At the time, Earth would have been about half of its current size, he continues. Over time, volcanism would have released the mineral-trapped water as vapor. The vapor was available to condense and accumulate as the planet cooled and the atmosphere grew thick enough to allow liquid water to remain stable on the surface.

To unravel the mystery of water's arrival, however, Mr. Sarafian and colleagues from Woods Hole, the American Museum of Natural History in New York, the University of Bristol in Britain, and the University of New Mexico in Albuquerque had to rely on out-of-this-world rocks.

Evidence in rocks on Earth for events that old have long since been erased by a continuous rock recycling process known as plate tectonics. Old crust is driven back deep into the Earth, propelled by fresh magma rising up through ridges in the sea floor elsewhere to form new crust. Volcanoes, such as the erupting Kilauea in Hawaii, also refresh Earth's surface.

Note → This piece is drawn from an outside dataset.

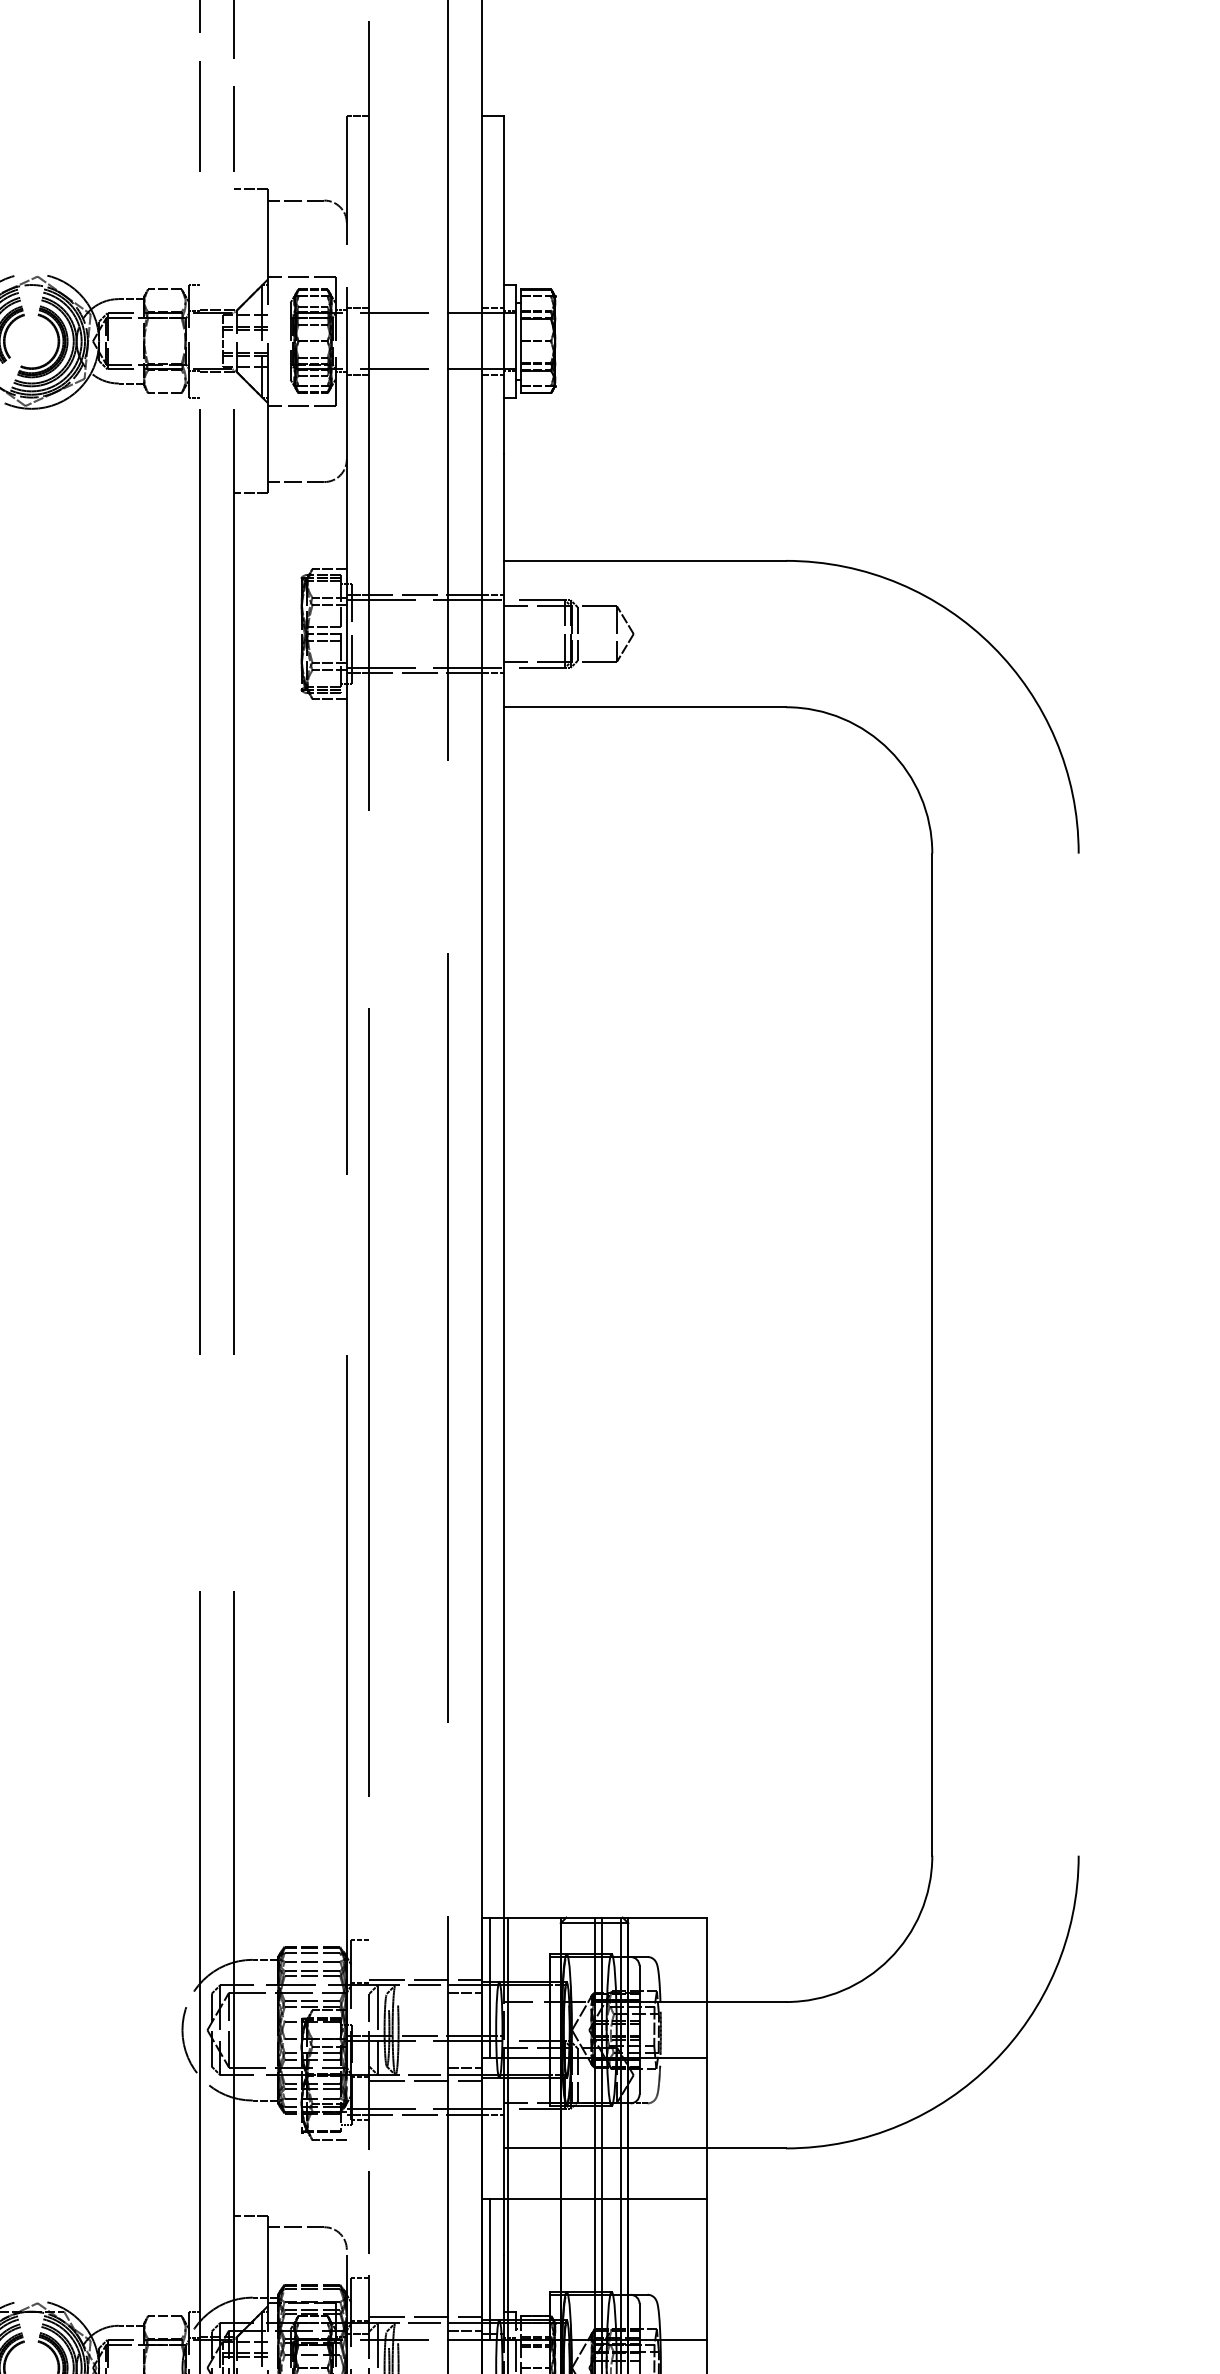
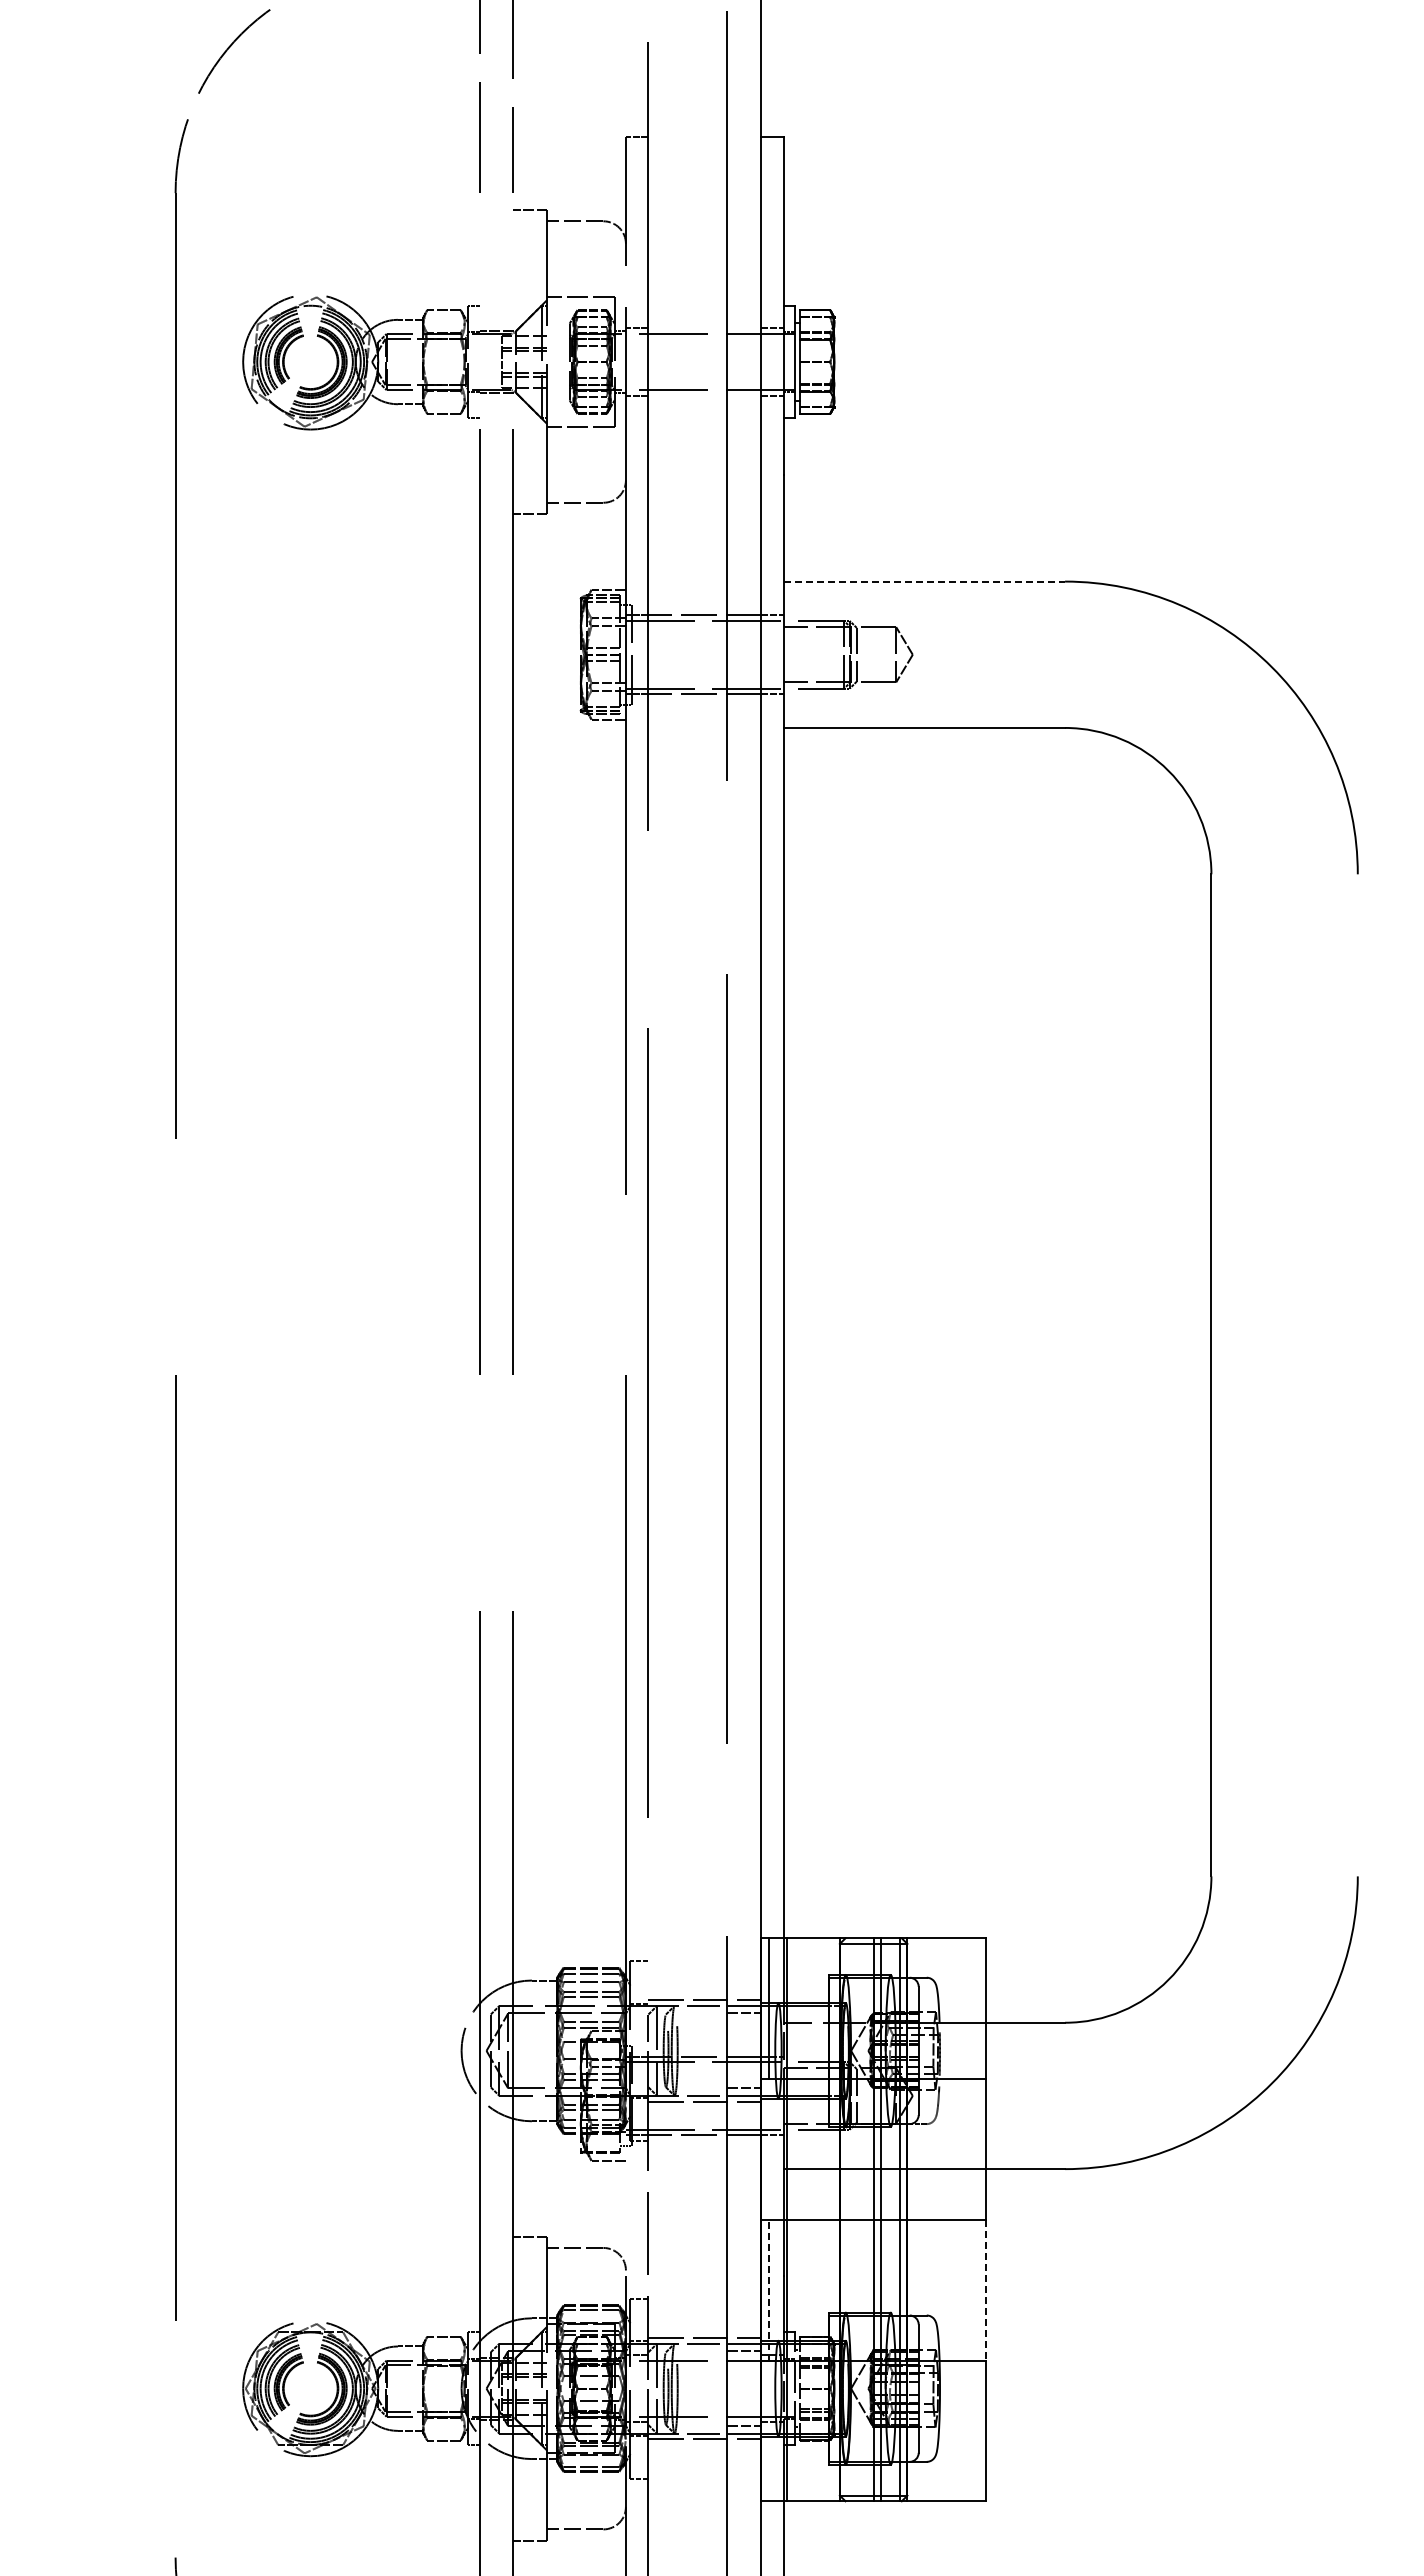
line: (645, 560) -> (924, 581), solid -> dashed
line: (489, 2268) -> (768, 2289), solid -> dashed
line: (707, 2269) -> (986, 2290), solid -> dashed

The composition of carbonaceous chondrites has been gleaned through the study of meteorites that are chips off carbonaceous-chondrite asteroids. In particular, the hydrogen molecules associated with water locked up in minerals have a distinct ratio of deuterium to hydrogen. Deuterium is a stable isotope in which a neutron has been added to the electron and proton that make up a typical hydrogen atom.

Water on Earth has a similar ratio to that of the mineral-bound water in the carbonaceous chondrites. That speaks to a cosmic origin, but says nothing about timing.

The team turned to another class of meteorite known as eucrites to provide the “when.” These contain water bound up in minerals as well – in this case in phosphate-rich apatite.

Many eucrites come from the asteroid 4 Vesta, which NASA's Dawn mission orbited between July 2011 and July 2012. At 326 miles across, Vesta orbits in the main asteroid belt between Jupiter and Mars and is one of the largest asteroids in the solar system. It is widely considered a planet-wannabe with a serious case of arrested development.

Eucrites crystallized some 4.559 billion to 4.547 billion years ago, the team notes, roughly 8 million to 20 million years after the first clumps of material rich in aluminum and calcium grew out the disk of dust and gas surrounding the young sun.

Finding and measuring the ratio of deuterium to hydrogen in apatite grains was a challenge, Sarafian says. It meant hunting across the surfaces of thin slices of meteor samples less then a quarter of an inch square for the presence of phosphate. The American Museum of Natural History, the Smithsonian Institution, and NASA provided the samples.

The apatite grains were no more than about 20 microns across. Within that area, the team would sample a spot only about 10 microns across, using a device known as an ion probe.

When they measured the ratio of deuterium to hydrogen in the apatite's mineral-bound water, it matched that of the carbonaceous chondrites as well as that of water on Earth. The timing of crystallization for eucrites serves as the basis for estimating the arrival of water into the inner solar system.

The results help answer the question: When? But they don't say anything about how much water carbonaceous chondrites contributed to the inner solar system's reservoir. The team notes that water molecules also could have been clinging to dust grains in the inner solar system, grains that budding planets also would have accreted.

The next step, Sarafian says, is to answer the question: How much water did these early asteroids contribute?